══ PASSAGE PROVIDED ══
Last updated on October 21st, 2019 at 12:10 pm

I finally made vegan quesadillas! They’re with chickpeas, some tomatoes, garlic and are so delicious. Especially when you add some fresh tomato sauce and guacamole! Mmmmm. Someone stop me. Or don’t.
You can whip these up in like 15 minutes together with the sauces and BAM you’ve got yourself a healthy dinner, or a healthy lunch. Or dare I say for those of us who want to intermittent fast our way to health, weight loss and success – LINNER. Dunch? Where did I witness this discussion, it was life changing. You know how sometimes you feel: I’ll never get those 5 minutes back? = that discussion.

How To Make Vegan Quesadillas With Chickpeas
Now I realized these shouldn’t be called quesadillas, right? There’s no cheese in there. Oh, well.

Well, basically you put some chickpeas with herbs, spices and vegetables in your food processor – pulse until combined, but not smooth – chunky. Place the mixture on one side of a tortilla, fold and then toast that thing in a pan with some olive oil. Until golden brown. I like GOOOOLD. Goldmember? Anyone?…
Then you flip, toast again until Goldmember is happy and then take it out. Place on a cutting board – cut and then eat. Sooo good!
═══
§ **WHAT TO DO**:
1: Answer from the vegan quesadilla post:
(a) About how long does it take to make the quesadillas together with the sauces?
(b) How far should the chickpea mixture be pulsed in the food processor?
(c) Why does the post say these shouldn't be called quesadillas?
2: Write the next part of the vegan quesadilla post, picking up after its final sentence.
The listing after this has nothing to do with the tasks.
══ DATA EXCERPT ══
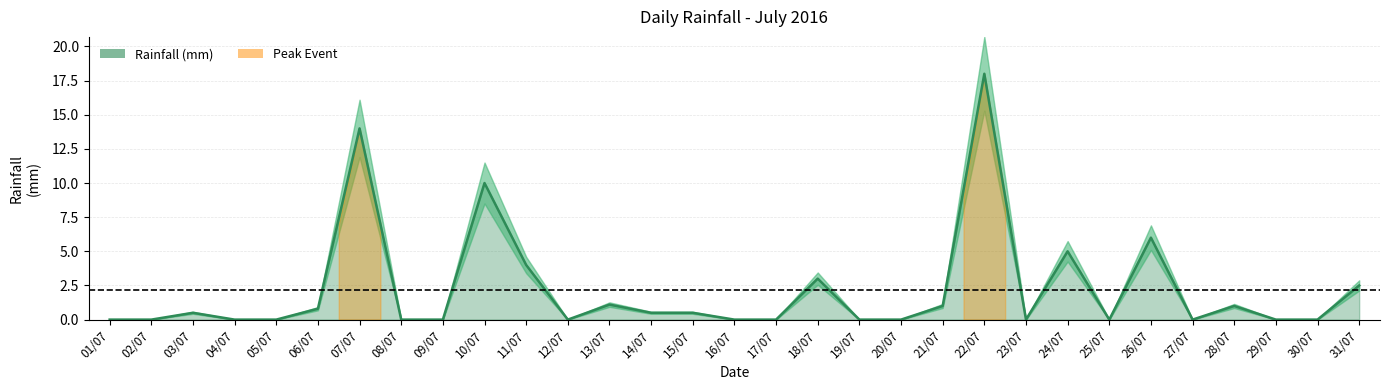

The chart shows a value of 0.0 at 25/07. True or false?

True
═══
§ **REPLIES**:
1:
(a) About 15 minutes.
(b) Until combined but not smooth, so it stays chunky.
(c) Because there's no cheese in them.

2:
I hope you enjoy this healthy vegan dinner recipe as much as me and my sister did – we didn’t leave anything for anyone else. Not even my year old nephew. But hey, these are spicy – he cannot have them.

These vegan quesadillas with chickpeas make an easy, fast and delicious healthy vegan dinner or lunch! For a complete meal serve with your favorite sauces and a salad!
Ingredients
- 1 can chickpeas
- 1-2 cherry tomatoes
- 2 small hot peppers
- 2 garlic cloves
- 1 Tbsp parsley, chopped
- 4-5 mint leaves
- handful arugula
- 1 tbsp olive oil
- 1 tsp coriander
- 1 tsp cumin
- salt to taste
- 3-4 tortillas
- olive oil to toast
- tomato sauce
- guacamole
Instructions
- Place the ingredients for the filling in a food processor and pulse until combined, but not smooth. Spread enough mixture on half tortilla and fold.
- Cover the surface of a pan with olive oil and toast the tortilla on each side at medium/medium-high for 2 minutes or until golden brown.
- Serve with your favorite sauces – I chose fresh tomato sauce and guacamole with cucumbers.
Notes
I made a simple fresh tomato sauce consisting of one tomato, 1 minced garlic clove and a tsp olive oil + salt to taste. Mash everything well or blend with a hand blender.
Any way of getting the nutrition info?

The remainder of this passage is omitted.